▸ **Instruction**
Rewrite the lines from the line with "Page size: 2001x1125." up to and including the line with "list Start up" as a Markdown table with the columns Row and Line, numbering each row and leaving out blank lines.

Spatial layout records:
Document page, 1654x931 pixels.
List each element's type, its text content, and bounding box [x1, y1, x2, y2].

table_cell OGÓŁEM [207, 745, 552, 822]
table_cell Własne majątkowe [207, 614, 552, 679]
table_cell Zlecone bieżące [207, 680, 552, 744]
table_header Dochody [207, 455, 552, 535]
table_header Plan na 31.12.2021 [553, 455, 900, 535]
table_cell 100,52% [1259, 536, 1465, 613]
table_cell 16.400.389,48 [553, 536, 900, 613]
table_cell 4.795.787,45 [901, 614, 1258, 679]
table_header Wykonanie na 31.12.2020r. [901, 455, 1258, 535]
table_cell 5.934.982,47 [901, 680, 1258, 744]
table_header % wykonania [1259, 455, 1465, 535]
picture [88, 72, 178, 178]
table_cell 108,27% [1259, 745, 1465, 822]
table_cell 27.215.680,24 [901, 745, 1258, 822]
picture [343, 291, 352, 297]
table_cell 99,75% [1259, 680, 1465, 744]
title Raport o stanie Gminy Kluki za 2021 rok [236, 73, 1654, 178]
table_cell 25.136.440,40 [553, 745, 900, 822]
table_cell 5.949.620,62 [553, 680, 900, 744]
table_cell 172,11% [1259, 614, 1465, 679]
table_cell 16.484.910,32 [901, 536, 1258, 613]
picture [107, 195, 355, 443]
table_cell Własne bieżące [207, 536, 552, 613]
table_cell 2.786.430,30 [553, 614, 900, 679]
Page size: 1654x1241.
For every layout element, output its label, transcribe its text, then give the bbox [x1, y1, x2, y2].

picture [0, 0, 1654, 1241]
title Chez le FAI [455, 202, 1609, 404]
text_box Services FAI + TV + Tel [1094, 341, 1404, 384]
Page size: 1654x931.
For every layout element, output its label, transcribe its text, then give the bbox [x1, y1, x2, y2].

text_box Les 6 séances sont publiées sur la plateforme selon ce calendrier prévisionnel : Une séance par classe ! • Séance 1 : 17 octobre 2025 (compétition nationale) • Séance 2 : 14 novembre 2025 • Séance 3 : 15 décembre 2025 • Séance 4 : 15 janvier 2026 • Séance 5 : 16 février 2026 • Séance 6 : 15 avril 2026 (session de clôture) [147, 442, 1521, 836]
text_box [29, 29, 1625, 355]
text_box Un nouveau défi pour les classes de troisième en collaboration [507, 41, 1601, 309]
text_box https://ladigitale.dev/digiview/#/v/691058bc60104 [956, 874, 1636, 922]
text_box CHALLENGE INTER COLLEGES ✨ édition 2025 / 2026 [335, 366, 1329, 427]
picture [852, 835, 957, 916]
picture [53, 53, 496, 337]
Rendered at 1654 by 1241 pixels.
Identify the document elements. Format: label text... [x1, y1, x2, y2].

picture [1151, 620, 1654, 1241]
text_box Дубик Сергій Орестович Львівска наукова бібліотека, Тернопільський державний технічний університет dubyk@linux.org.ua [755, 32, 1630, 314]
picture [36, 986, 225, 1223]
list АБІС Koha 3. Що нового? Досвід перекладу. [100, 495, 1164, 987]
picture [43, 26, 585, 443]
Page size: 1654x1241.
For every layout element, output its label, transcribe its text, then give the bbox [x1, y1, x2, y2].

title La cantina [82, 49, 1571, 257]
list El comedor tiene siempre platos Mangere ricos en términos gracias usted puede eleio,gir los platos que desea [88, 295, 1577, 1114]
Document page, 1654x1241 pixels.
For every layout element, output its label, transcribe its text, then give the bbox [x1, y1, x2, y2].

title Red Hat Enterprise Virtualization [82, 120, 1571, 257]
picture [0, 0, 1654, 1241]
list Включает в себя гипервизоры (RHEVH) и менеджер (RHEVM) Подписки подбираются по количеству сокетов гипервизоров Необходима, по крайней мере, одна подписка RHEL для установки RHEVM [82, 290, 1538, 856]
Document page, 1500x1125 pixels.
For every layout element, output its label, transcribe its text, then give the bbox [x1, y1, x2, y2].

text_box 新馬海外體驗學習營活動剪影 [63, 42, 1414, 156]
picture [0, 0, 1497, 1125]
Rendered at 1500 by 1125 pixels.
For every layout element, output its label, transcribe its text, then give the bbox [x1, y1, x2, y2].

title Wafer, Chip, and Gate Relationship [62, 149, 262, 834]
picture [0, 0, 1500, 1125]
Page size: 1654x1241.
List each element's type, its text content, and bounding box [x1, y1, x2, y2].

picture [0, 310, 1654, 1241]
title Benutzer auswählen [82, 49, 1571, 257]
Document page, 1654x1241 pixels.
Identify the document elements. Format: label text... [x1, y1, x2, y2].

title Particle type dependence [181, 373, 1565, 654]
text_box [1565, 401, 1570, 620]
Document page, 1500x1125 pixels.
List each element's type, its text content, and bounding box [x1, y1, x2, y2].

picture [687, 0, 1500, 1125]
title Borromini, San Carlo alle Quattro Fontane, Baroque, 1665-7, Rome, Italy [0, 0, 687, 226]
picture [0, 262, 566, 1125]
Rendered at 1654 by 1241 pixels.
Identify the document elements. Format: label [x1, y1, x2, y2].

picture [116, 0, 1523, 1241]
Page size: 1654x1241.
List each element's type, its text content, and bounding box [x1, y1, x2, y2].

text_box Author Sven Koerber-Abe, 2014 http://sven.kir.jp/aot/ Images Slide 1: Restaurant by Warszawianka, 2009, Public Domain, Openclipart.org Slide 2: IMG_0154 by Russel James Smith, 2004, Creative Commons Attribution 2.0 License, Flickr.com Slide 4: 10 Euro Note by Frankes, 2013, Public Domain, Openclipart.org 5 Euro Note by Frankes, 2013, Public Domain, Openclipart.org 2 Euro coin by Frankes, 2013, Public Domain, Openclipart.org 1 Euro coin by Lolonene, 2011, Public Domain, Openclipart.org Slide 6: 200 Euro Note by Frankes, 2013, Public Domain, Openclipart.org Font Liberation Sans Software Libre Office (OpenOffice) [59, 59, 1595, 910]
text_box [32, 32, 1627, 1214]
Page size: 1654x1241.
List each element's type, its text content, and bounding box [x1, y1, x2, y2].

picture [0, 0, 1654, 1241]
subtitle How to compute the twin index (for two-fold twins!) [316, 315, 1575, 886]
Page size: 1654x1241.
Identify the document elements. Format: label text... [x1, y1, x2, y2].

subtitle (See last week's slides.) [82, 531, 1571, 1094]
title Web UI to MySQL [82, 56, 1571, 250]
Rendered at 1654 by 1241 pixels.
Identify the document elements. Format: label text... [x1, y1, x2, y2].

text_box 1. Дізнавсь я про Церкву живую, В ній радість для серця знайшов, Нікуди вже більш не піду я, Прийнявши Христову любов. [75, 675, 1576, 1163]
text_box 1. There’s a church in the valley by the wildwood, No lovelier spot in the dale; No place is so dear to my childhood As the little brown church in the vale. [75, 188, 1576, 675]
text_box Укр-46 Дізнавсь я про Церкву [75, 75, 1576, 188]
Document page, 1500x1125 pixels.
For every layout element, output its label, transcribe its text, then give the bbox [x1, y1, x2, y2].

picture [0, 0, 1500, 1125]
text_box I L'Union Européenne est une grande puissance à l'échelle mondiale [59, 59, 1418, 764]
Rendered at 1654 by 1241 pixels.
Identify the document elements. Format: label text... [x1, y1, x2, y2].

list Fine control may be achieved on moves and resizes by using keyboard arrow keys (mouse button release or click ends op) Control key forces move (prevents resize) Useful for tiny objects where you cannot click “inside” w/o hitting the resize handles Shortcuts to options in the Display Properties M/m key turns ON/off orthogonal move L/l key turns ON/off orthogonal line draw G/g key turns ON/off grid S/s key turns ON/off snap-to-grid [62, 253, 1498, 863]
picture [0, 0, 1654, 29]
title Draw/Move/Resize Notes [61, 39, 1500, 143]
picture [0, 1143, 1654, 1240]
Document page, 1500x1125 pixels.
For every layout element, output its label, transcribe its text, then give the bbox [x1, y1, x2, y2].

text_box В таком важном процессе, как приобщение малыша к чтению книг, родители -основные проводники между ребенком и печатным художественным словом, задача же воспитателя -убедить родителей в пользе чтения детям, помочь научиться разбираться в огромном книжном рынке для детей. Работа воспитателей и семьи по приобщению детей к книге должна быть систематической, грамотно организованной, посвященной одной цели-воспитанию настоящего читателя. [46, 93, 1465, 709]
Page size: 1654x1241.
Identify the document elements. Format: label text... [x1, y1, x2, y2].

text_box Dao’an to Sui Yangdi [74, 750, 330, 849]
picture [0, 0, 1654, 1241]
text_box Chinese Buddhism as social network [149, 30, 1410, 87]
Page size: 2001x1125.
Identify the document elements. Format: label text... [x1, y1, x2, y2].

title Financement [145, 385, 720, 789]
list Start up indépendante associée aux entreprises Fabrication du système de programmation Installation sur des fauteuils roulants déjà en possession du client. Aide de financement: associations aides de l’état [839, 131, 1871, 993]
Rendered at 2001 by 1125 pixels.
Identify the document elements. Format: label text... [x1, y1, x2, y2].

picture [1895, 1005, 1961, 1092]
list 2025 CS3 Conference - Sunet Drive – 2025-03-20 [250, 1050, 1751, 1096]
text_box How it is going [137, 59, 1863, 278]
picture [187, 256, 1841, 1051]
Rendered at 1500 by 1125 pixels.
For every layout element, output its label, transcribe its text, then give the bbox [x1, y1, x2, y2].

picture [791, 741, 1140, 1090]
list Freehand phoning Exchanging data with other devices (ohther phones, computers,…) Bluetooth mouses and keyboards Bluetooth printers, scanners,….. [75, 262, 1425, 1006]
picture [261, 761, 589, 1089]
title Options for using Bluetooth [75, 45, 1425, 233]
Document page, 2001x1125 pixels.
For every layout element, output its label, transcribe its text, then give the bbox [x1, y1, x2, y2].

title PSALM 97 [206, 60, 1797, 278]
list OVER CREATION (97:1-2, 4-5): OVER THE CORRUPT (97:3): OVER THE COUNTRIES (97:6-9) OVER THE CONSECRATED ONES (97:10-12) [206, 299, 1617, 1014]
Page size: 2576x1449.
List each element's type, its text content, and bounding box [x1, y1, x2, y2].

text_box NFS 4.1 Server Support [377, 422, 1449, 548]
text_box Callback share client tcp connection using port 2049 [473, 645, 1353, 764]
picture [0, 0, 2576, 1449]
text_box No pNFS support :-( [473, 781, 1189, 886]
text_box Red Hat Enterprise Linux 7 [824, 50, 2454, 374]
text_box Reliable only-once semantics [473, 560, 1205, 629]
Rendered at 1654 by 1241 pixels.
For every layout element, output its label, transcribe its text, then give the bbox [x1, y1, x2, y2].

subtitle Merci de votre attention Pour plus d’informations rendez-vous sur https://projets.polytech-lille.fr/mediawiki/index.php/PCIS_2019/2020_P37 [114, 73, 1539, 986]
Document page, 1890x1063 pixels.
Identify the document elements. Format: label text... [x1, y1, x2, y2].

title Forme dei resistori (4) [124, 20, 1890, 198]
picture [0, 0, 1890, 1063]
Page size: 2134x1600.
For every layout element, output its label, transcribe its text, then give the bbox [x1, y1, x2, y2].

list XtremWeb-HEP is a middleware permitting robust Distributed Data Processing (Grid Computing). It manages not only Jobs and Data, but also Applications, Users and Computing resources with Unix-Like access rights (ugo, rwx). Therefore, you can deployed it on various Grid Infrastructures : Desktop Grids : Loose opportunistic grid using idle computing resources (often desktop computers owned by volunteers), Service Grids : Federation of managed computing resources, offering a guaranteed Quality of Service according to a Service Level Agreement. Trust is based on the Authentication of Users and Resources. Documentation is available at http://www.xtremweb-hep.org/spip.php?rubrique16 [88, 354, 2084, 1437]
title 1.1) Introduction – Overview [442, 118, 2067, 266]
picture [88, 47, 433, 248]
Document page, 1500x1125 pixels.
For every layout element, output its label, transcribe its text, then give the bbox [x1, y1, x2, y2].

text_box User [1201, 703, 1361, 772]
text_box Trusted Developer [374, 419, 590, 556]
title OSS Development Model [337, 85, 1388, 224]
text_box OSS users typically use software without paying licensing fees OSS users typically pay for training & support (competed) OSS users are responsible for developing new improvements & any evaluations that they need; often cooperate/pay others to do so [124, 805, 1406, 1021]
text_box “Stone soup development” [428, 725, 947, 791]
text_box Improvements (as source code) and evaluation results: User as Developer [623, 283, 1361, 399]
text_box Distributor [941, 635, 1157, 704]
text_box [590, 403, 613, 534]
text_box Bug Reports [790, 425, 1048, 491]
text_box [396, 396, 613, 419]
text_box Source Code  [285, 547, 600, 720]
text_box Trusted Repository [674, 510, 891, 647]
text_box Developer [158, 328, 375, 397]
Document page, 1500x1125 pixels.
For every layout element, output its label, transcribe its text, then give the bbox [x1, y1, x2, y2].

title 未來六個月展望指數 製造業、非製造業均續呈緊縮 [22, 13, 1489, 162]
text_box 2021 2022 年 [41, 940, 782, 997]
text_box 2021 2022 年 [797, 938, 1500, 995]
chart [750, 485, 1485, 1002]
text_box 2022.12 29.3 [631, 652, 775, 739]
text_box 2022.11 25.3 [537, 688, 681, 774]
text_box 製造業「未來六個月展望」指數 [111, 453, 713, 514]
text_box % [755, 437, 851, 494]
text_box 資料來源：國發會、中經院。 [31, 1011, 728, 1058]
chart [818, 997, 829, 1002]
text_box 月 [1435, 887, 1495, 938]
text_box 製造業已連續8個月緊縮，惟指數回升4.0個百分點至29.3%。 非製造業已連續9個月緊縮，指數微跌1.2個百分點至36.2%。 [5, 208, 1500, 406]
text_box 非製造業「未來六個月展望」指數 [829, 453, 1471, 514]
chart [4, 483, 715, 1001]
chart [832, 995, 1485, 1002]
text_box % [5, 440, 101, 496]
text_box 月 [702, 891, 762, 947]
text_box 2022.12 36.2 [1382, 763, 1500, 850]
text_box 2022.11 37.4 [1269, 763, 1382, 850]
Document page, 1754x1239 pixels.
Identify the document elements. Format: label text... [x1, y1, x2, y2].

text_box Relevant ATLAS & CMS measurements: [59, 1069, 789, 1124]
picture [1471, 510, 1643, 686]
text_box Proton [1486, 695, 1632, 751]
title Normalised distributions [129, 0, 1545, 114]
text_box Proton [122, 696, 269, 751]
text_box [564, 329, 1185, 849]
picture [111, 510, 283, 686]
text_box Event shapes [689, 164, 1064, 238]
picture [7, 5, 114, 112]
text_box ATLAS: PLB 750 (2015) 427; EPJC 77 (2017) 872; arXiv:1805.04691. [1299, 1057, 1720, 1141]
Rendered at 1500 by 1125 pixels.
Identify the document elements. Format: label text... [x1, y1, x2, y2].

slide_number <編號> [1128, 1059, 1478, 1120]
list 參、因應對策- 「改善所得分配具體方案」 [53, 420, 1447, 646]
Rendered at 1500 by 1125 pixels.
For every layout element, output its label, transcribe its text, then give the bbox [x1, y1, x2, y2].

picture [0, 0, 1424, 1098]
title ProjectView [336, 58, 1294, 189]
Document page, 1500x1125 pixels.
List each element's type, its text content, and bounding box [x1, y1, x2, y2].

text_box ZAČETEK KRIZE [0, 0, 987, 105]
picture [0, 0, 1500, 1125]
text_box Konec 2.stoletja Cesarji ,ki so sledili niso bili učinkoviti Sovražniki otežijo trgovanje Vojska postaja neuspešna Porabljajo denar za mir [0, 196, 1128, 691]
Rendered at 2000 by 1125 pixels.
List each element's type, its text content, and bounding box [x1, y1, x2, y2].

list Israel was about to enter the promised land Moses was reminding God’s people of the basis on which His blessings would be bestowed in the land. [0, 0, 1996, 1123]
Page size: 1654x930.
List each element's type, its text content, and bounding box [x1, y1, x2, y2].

▸ **The response**
| Row | Line |
|---|---|
| 1 | Page size: 2001x1125. |
| 2 | Identify the document elements. Format: label text... [x1, y1, x2, y2]. |
| 3 | title Financement [145, 385, 720, 789] |
| 4 | list Start up indépendante associée aux entreprises Fabrication du système de programmation Installation sur des fauteuils roulants déjà en possession du client. Aide de financement: associations aides de l’état [839, 131, 1871, 993] |